Create a Module and, inside its with block, declare a graph entrypoint. The @ops.graph decorator inspects a regular Python function and uses it to build a CoreAI graph: the parameter and return annotations describe the graph’s inputs and outputs, and the function body defines the computation. You do not call main yourself — CoreAI builds the graph at decoration time.

Here the graph has one input x and returns x + x — a single elementwise add.

module = Module.create()
with module:

    @ops.graph
    def main(
        x: Annotated[Value, input_spec],
    ) -> Annotated[Value, output_spec]:
        return ops.add(x, x)

module.verify()
print("Module verified.")

Wrap in an AIProgram

An AIProgram is the deployable unit. You construct one from a Module and use it to run optimization passes or to serialize the program to disk.

program = AIProgram(module)

Save as an .aimodel

AIProgram.save_asset(path) writes the program out as an .aimodel directory — a small bundle containing the program bytecode plus a metadata.json file. The saved asset is the artifact you ship; it can be loaded later for inference without any of the authoring code you wrote above.

asset_path = Path("./hello-graph.aimodel")
if asset_path.exists():
    shutil.rmtree(asset_path)

asset = program.save_asset(asset_path)
print(f"saved to: {asset.path}")

Inspect the saved asset

An .aimodel is a directory. List its contents and total size to confirm the save succeeded — you should see the program bytecode plus its metadata.

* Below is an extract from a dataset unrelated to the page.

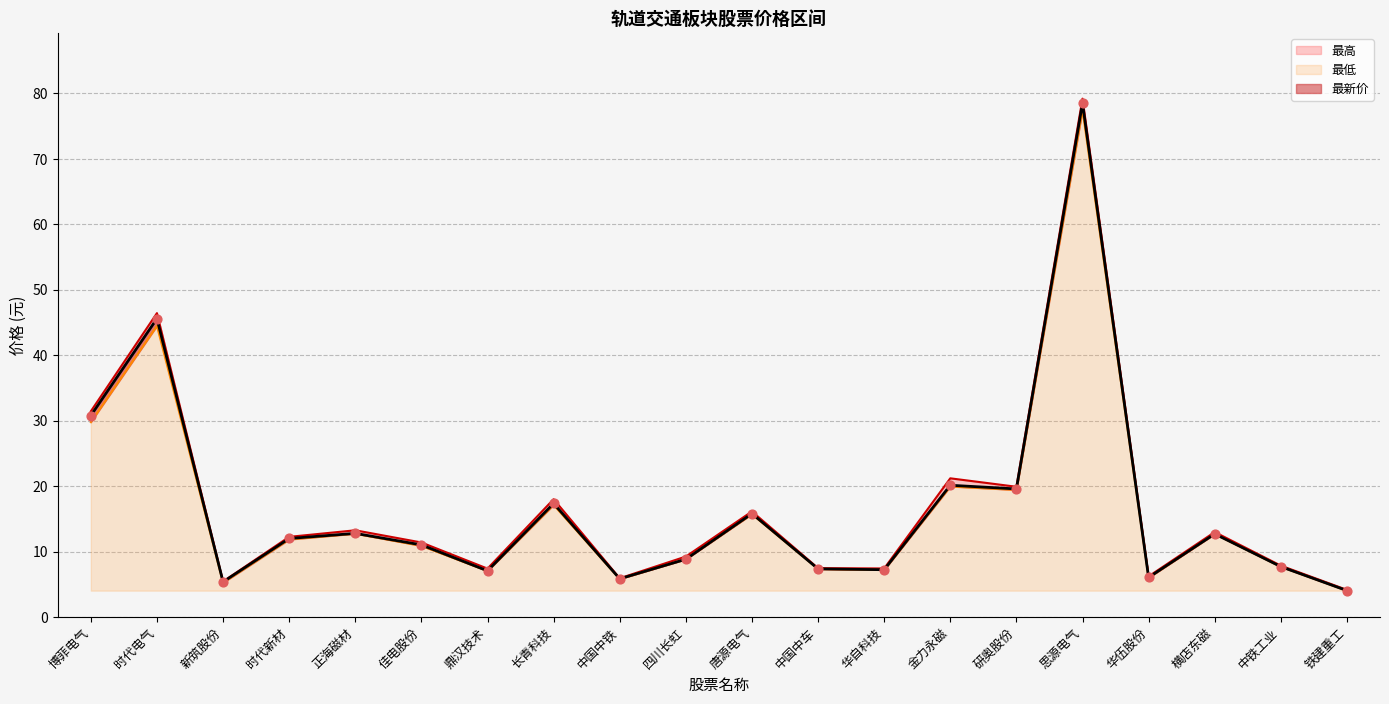

Which series contains the highest Y value?

最高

files = sorted(p.name for p in asset_path.iterdir())
total_bytes = sum(p.stat().st_size for p in asset_path.rglob("*") if p.is_file())

print(f"contents:   {files}")
print(f"total size: {total_bytes} bytes")

Validate that the asset is loadable

As a final check, load the asset back with AIModelAsset.load, open it as an executable model, and confirm the main function is present. The next tutorial in this series picks up from hello.aimodel and runs an actual inference.

reloaded = AIModelAsset.load(asset_path)
async with reloaded.executable() as model:
    # load_function raises KeyError if the name is missing.